When I allow it to “modify file” for testing purposes the file remains same (MD5 signature not changed). What could cause this?

system · November 4, 2008, 10:46pm

Yes, in version 3.5, Defense+ acts in crazy ways. It freaked me out. I had to set some of the apps as trusted applications.
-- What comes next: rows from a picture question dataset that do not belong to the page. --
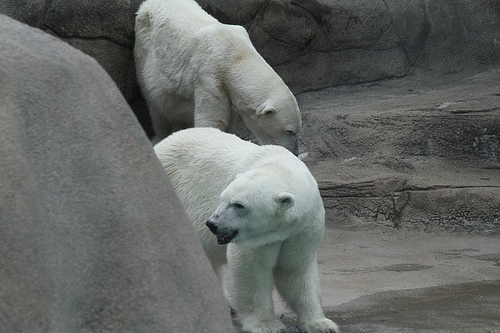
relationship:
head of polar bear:
[250, 89, 307, 162] [127, 2, 311, 161]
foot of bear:
[299, 311, 342, 331] [152, 126, 338, 332]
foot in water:
[299, 311, 342, 331] [339, 294, 492, 331]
Even the single thing of saving files with Opera browser turned into a living hell!!! I had to set it as trusted application.

I think I will go back to version 3.0, if Comodo doesn’t work D+ better.

xman98493 · November 4, 2008, 10:59pm

Yeah, there is also ICS problems which didn’t happen prior the update, I was thinking it may be because it need some reconfiguration but after trying a lot of possibilities, I think it’s related to the update itself.

xman98493 · November 18, 2008, 10:10pm

So this problem isn’t going to be fixed in the latest update?

Also I just updated Comodo to the latest version and there is another bug, it keeps popping up saying that there is updates available (although they are already installed), then when I click on install nothing happens.
When going to Check For Updates (in the miscellaneous tab) it says that updates are available but clicking on install shows a installing updates message and says there is no updates available… but it’s not really a problem
just some minor issue. In the about box product version is 3.5.55810.432.

Another problem is that the Windows Security Center doesn’t recognize CFP anymore even after the latest udpate.